Filter the listing below, keeping only the lines with the word "юаней".

** Record set follows **

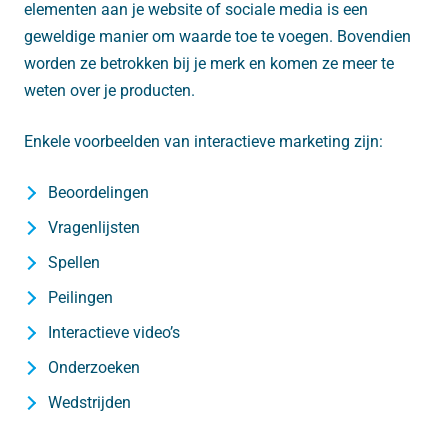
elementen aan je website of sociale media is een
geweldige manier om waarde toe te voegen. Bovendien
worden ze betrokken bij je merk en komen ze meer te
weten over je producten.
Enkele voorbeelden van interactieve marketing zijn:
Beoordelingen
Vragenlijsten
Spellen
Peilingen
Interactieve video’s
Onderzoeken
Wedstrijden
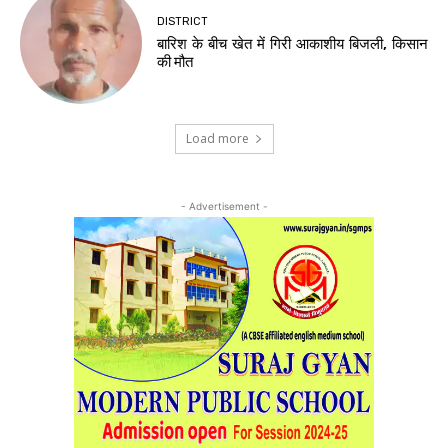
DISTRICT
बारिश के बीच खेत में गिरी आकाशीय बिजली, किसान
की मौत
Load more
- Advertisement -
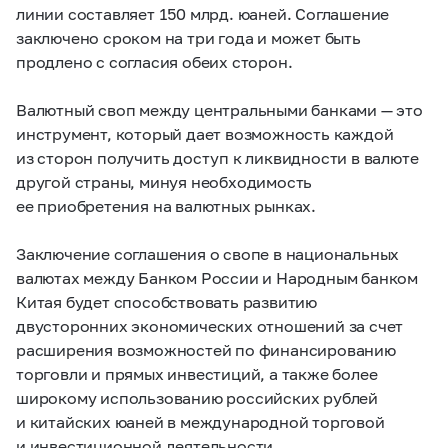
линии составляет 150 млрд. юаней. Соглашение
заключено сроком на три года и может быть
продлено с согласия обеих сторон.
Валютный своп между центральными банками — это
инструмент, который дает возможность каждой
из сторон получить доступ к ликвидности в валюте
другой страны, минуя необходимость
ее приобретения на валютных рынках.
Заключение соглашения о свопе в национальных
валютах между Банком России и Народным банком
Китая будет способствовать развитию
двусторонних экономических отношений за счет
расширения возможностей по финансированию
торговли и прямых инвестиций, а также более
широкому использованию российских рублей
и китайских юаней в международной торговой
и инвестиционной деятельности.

** End of Record set **
** Record set follows **

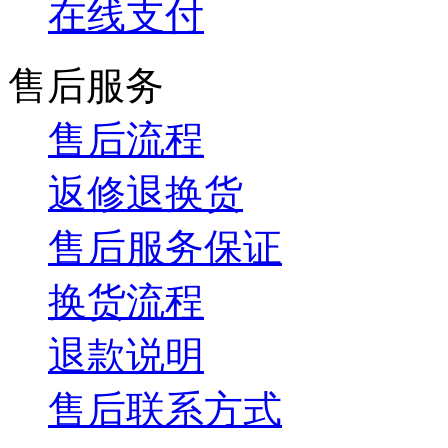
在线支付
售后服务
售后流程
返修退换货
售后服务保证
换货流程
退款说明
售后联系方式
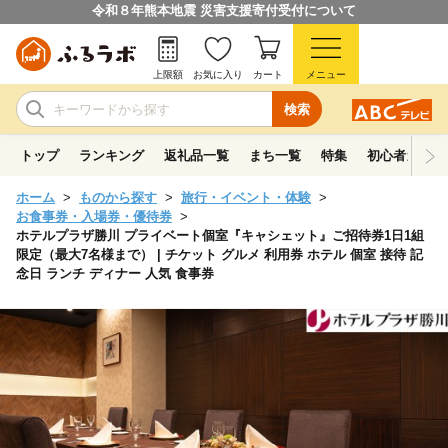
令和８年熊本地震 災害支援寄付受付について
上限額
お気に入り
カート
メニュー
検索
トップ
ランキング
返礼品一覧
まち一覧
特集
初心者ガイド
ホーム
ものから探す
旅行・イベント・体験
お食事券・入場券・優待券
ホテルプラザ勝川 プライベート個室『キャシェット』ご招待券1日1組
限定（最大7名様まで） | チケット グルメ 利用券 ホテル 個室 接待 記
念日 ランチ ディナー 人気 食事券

** End of Record set **

The completed task:
линии составляет 150 млрд. юаней. Соглашение
и китайских юаней в международной торговой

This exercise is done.